● WRITTEN TASK
In this exercise, the entries below include pictures. Repeat exactly the lines from the line with "2、それぞれのブロックについて" to the line with "4 (含義務教育学校) |", including both, but without the pictures.

● TASK DATA
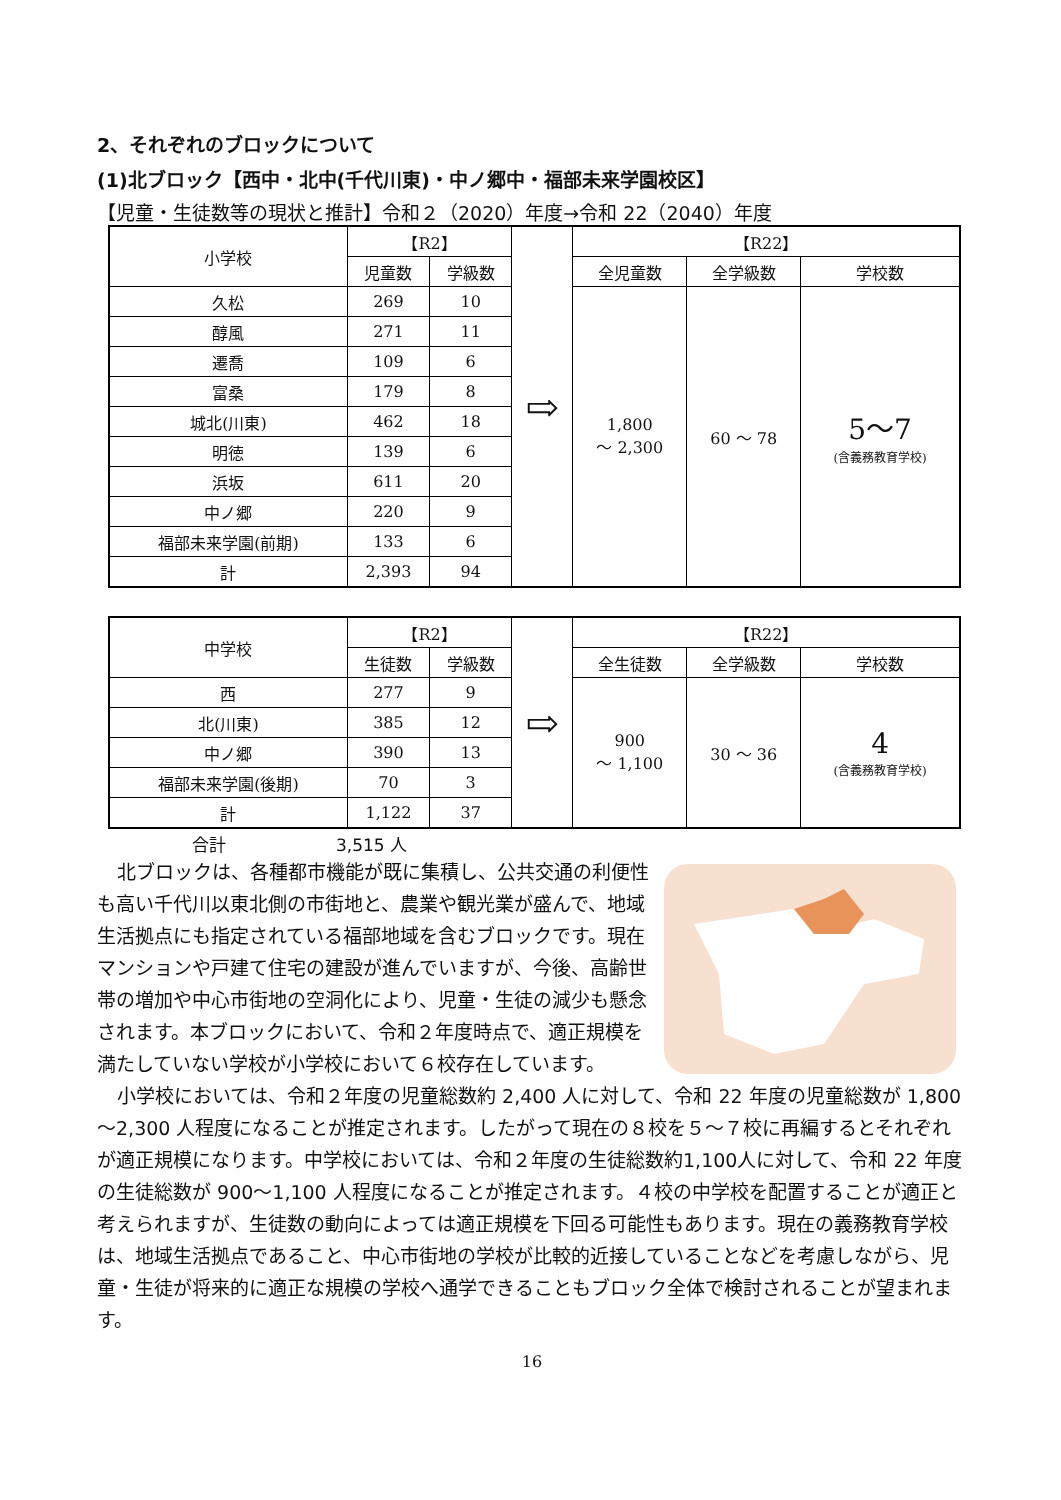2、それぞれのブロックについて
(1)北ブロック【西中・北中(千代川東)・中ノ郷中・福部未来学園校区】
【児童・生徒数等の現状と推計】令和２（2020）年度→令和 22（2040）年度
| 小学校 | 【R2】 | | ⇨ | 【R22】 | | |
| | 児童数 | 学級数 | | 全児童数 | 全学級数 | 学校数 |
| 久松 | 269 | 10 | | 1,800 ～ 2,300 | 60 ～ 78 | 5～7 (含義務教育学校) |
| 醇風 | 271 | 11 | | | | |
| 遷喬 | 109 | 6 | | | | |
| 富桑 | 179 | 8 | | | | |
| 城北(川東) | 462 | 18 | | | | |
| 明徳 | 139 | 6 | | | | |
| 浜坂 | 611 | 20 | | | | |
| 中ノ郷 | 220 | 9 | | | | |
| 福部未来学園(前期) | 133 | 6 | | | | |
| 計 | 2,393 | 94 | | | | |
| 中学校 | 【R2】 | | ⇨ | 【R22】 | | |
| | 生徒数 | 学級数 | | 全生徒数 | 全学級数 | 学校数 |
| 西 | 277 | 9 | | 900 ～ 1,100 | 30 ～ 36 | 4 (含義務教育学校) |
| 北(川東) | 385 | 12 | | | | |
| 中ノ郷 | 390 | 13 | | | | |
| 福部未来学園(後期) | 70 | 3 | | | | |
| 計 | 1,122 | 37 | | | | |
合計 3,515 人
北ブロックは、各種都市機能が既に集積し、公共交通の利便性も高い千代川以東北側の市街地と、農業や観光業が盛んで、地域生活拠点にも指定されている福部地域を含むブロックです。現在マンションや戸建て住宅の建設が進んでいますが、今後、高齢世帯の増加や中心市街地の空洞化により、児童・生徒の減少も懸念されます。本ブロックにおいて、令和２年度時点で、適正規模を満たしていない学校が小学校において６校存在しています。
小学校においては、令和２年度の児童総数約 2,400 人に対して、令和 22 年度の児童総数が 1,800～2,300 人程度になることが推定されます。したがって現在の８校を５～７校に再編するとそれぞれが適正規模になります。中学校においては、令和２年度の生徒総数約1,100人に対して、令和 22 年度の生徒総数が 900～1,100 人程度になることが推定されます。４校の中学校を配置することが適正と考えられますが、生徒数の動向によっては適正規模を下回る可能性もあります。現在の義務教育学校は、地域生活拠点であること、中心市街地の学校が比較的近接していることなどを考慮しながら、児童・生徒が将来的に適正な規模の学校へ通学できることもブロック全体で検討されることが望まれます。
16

* * *

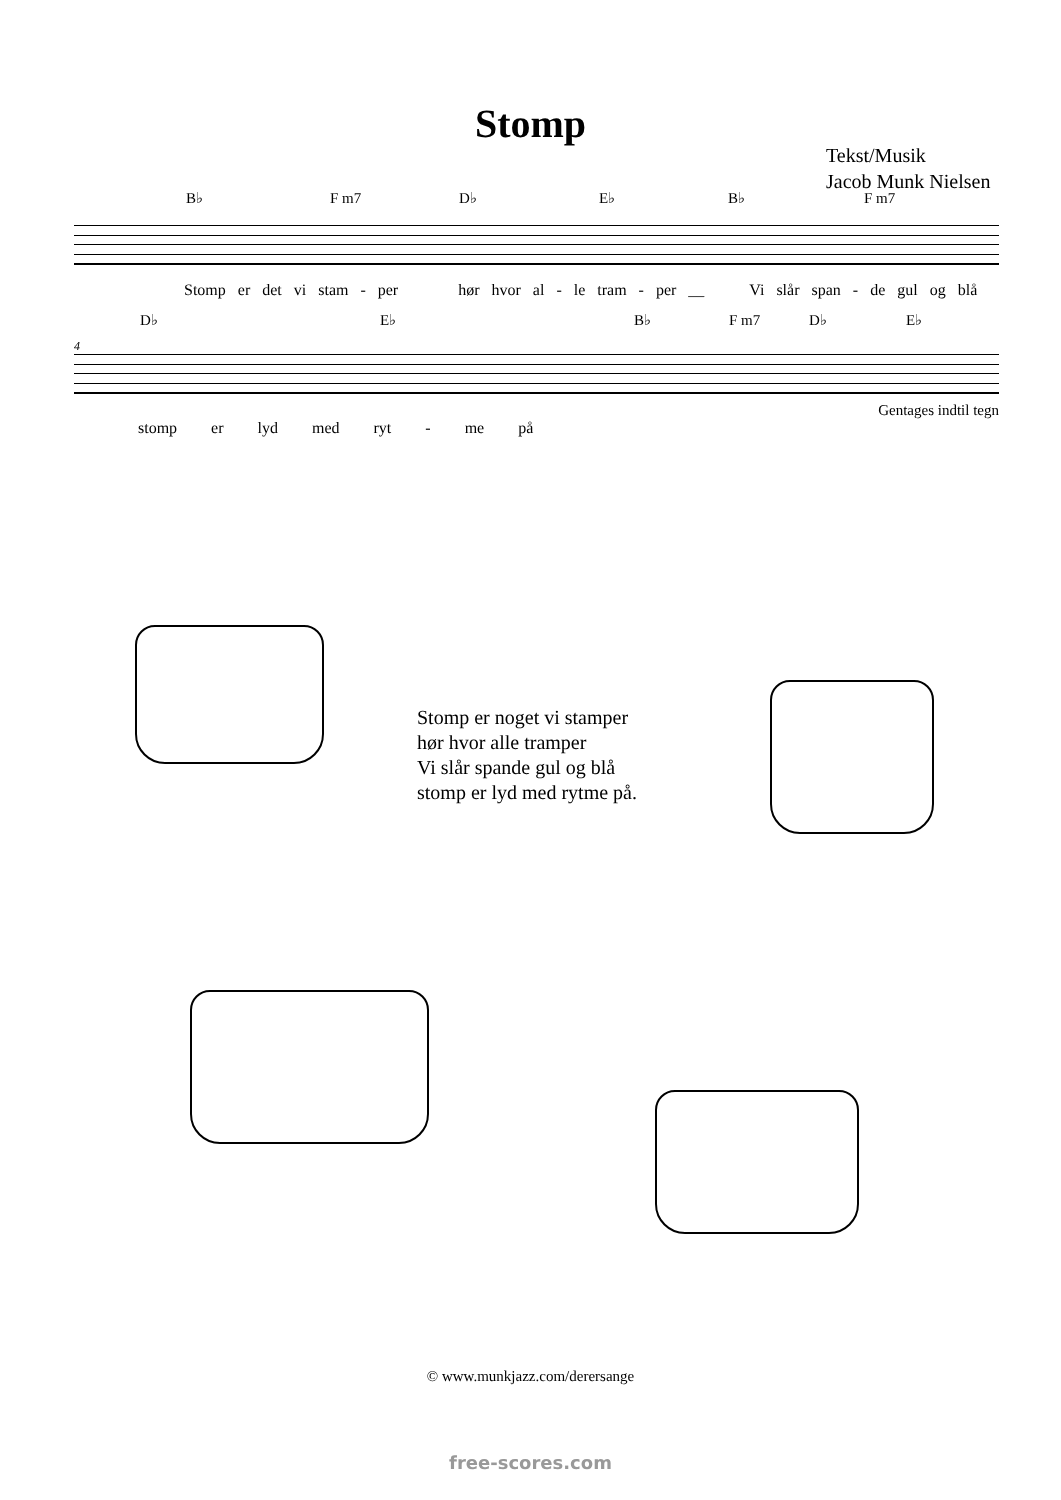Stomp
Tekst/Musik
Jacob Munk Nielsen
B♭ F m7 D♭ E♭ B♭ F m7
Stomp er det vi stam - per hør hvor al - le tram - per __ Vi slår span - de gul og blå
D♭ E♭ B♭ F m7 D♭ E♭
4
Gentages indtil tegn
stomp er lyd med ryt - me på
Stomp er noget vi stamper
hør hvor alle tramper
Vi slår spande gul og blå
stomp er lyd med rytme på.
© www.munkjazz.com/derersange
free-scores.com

--

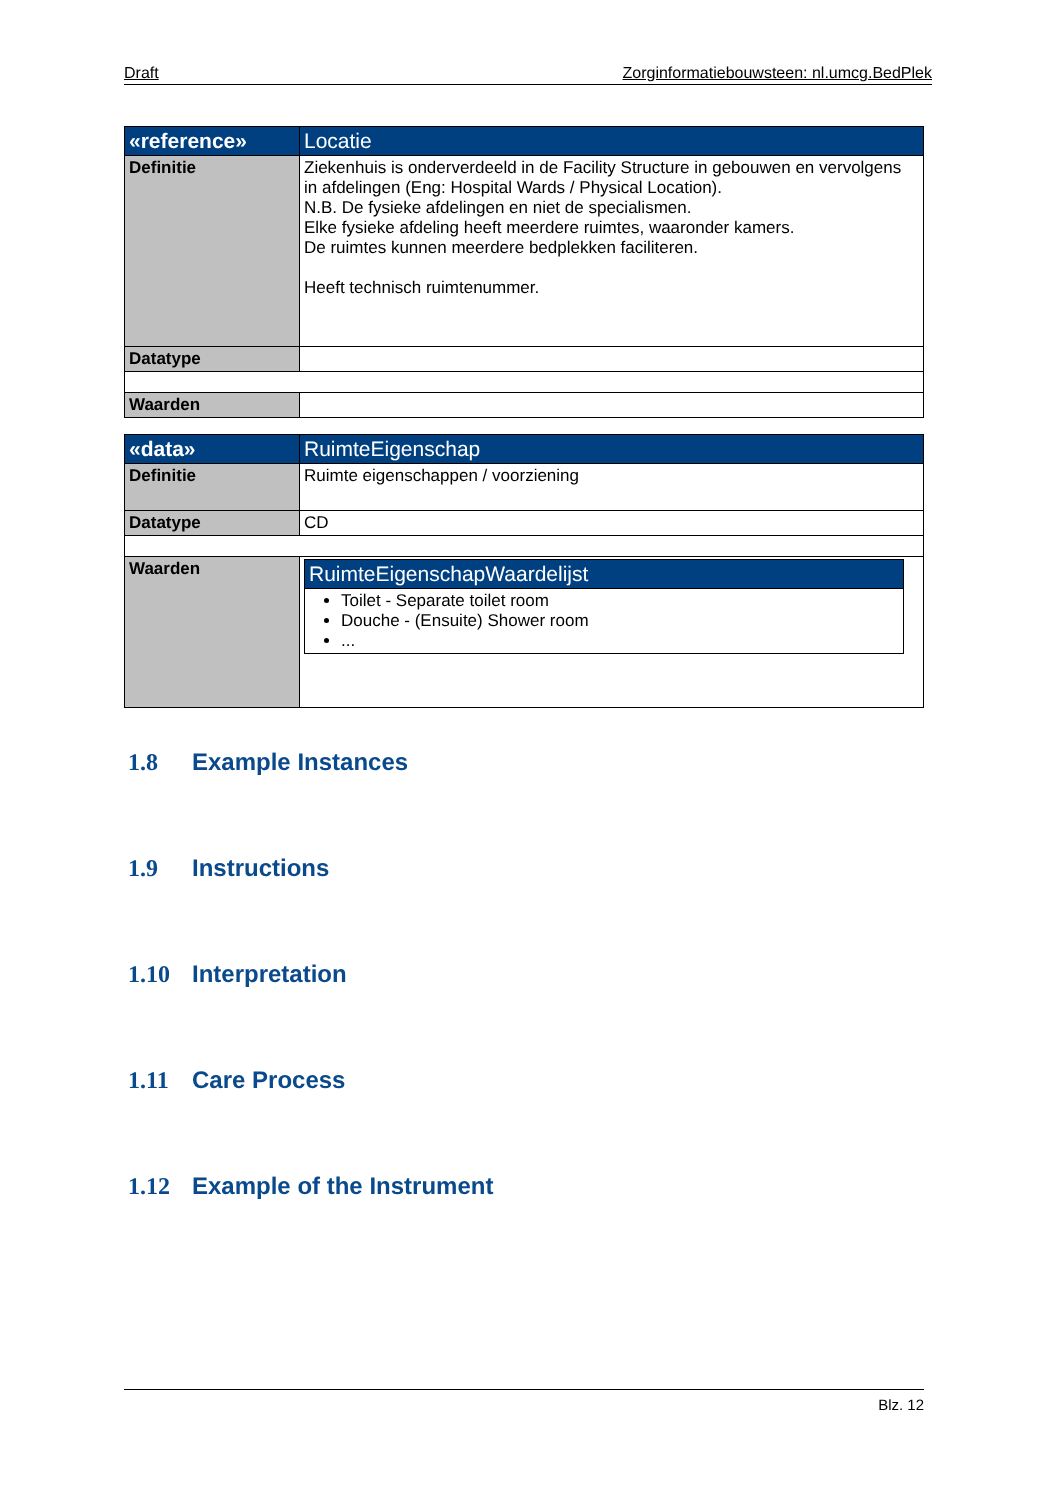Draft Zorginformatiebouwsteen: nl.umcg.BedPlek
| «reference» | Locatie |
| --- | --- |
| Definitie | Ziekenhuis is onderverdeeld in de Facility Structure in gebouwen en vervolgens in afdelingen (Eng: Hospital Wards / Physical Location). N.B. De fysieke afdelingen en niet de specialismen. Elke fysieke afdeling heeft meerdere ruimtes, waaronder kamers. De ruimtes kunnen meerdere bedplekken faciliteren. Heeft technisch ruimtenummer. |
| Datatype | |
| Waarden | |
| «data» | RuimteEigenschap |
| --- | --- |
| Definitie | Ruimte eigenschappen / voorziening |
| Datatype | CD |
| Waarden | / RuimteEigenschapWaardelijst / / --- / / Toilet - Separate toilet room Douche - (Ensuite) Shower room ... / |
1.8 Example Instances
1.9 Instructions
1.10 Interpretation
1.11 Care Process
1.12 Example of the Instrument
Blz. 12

● RESULT
2、それぞれのブロックについて
(1)北ブロック【西中・北中(千代川東)・中ノ郷中・福部未来学園校区】
【児童・生徒数等の現状と推計】令和２（2020）年度→令和 22（2040）年度
| 小学校 | 【R2】 | | ⇨ | 【R22】 | | |
| | 児童数 | 学級数 | | 全児童数 | 全学級数 | 学校数 |
| 久松 | 269 | 10 | | 1,800 ～ 2,300 | 60 ～ 78 | 5～7 (含義務教育学校) |
| 醇風 | 271 | 11 | | | | |
| 遷喬 | 109 | 6 | | | | |
| 富桑 | 179 | 8 | | | | |
| 城北(川東) | 462 | 18 | | | | |
| 明徳 | 139 | 6 | | | | |
| 浜坂 | 611 | 20 | | | | |
| 中ノ郷 | 220 | 9 | | | | |
| 福部未来学園(前期) | 133 | 6 | | | | |
| 計 | 2,393 | 94 | | | | |
| 中学校 | 【R2】 | | ⇨ | 【R22】 | | |
| | 生徒数 | 学級数 | | 全生徒数 | 全学級数 | 学校数 |
| 西 | 277 | 9 | | 900 ～ 1,100 | 30 ～ 36 | 4 (含義務教育学校) |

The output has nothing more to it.